As defined by German law, all drugs which have an orphan status receive an added benefit after the early benefit assessment (left pie chart). However, this privilege no longer applies if the drug's turnovers exceed 50 million euro within 12 months, leading to a benefit reassessment based on a comparison against an appropriate comparative therapy.

Across all orphan drugs exceeding the threshold, in the first assessment on average 42.1% of the total population received a non-quantifiable, 31.5% a minor, 25.6% a considerable and 0.8% a major added benefit (right bar chart).

After reassessment due to the exceedance of the 50-Mio.-EUR revenue threshold, the mean proportion of the total patient population with a granted added benefit decreased from 100% to only 45.0% (left pie chart).

Interestingly, on average 41.8% of the overall patient population were granted a considerable added benefit after reassessment whereas only for a mean of 1.7% of the overall patient population the added benefit was considered non-quantifiable (right bar chart).

The reassessment after exceedance of the threshold generally bears the risk of losing the previously granted added benefit for a large portion of the patient population (55% on average) but likewise comes with the chance to extend the share of population with a quantifiable added benefit, e.g. considerable added benefit for 41.8% on average.

The substances obinutuzumab (Gazyvaro®), onasemnogen-abeparvovec (Zolgensma ®), lanadelumab (Takhzyro®) and ivacaftor/ tezacaftor/ elexacaftor (Kaftrio ®) are excluded from this analysis, since the price negotiations of the reassessment are not finished yet.
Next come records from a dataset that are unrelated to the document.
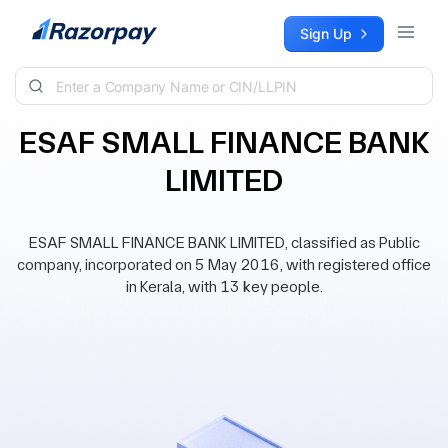
Skip to content
Sign Up
ESAF SMALL FINANCE BANK
LIMITED
ESAF SMALL FINANCE BANK LIMITED, classified as Public
company, incorporated on 5 May 2016, with registered office
in Kerala, with 13 key people.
Further ibrutinib (Imbruvica®) and daratumumab (Darzalex®) are excluded, because new indications are included in the reassessment, which potentially influence the negotiated rebate.
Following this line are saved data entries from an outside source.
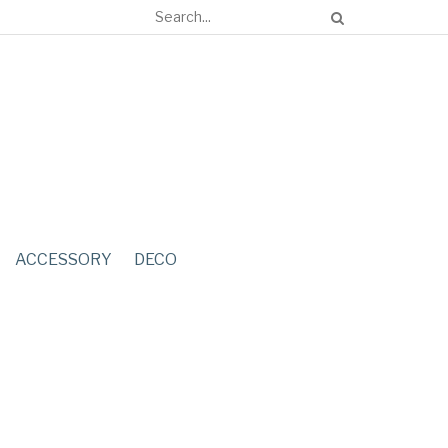
ACCESSORY
DECO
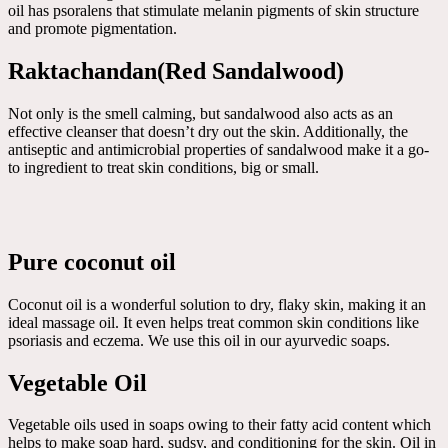
oil has psoralens that stimulate melanin pigments of skin structure
and promote pigmentation.
Raktachandan(Red Sandalwood)
Not only is the smell calming, but sandalwood also acts as an
effective cleanser that doesn’t dry out the skin. Additionally, the
antiseptic and antimicrobial properties of sandalwood make it a go-
to ingredient to treat skin conditions, big or small.
Pure coconut oil
Coconut oil is a wonderful solution to dry, flaky skin, making it an
ideal massage oil. It even helps treat common skin conditions like
psoriasis and eczema. We use this oil in our ayurvedic soaps.
Vegetable Oil
Vegetable oils used in soaps owing to their fatty acid content which
helps to make soap hard, sudsy, and conditioning for the skin. Oil in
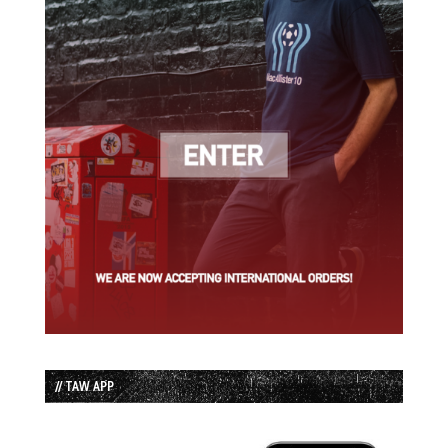
// TAW APP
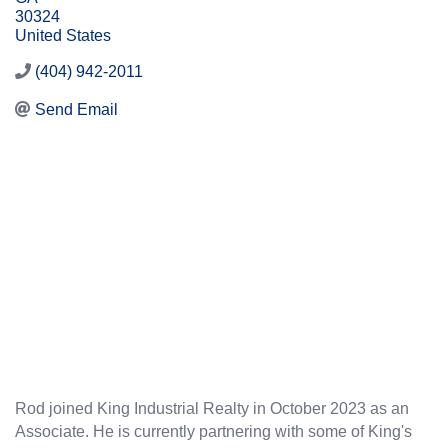
30324
United States
(404) 942-2011
Send Email
Rod joined King Industrial Realty in October 2023 as an
Associate. He is currently partnering with some of King's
For orphan drugs in Germany, an added benefit is granted by law within the early benefit assessment. However, this privilege no longer applies if the drug's turnovers exceed 50 million euro within 12 months, leading to a benefit reassessment based on a comparison against the appropriate comparative therapy. Reassessment often leads to the loss of the added benefit and high pressure on the price during negotiations with the GKV-SV.
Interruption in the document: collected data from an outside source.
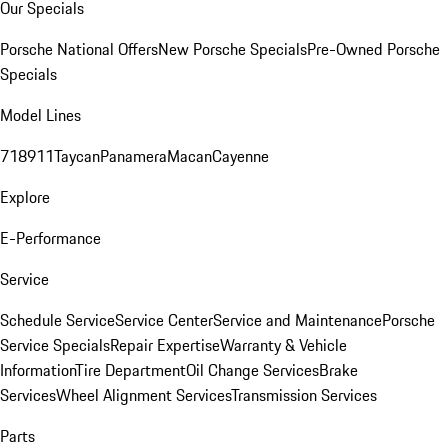
Our Specials
Porsche National Offers
New Porsche Specials
Pre-Owned Porsche
Specials
Model Lines
718
911
Taycan
Panamera
Macan
Cayenne
Explore
E-Performance
Service
Schedule Service
Service Center
Service and Maintenance
Porsche
Service Specials
Repair Expertise
Warranty & Vehicle
Information
Tire Department
Oil Change Services
Brake
Services
Wheel Alignment Services
Transmission Services
Parts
Although in 3 out of 8 cases the granted added benefit category was higher after reassessment compared to the first benefit assessment, the net price rebate increased in 7 out of 8 cases after reassessment due to the exceedance of the 50-Mio.-EUR revenue threshold.

The overall mean net rebate increased from 25.2% after the first benefit assessment to 38.5% after reassessment due to the exceedance of the 50-Mio.-EUR revenue threshold, which reflects an average absolute increase of 13.3% and a relative increase of 52.8%.

Only in the case of Nintedanib (Ofev®) the net rebate remained unchanged after the benefit reassessment due to the exceedance of the 50-Mio.-EUR revenue threshold. A reduction of the net rebate after reassessment, i.e. an increase of the reimbursed price, was not observed in either of the eight cases. Thus, even if the outcome of the benefit reassessment after exceedance of the 50-Mio.-EUR revenue threshold is better than the outcome of the first benefit assessment, there is a high risk of an increase in the negotiated net price.

Therefore, pharmaceutical companies should carefully assess whether a voluntary price reduction to avoid the exceedance of the 50-Mio.-EUR annual revenue threshold may be more beneficial than taking the risk of a benefit reassessment under non-orphan conditions.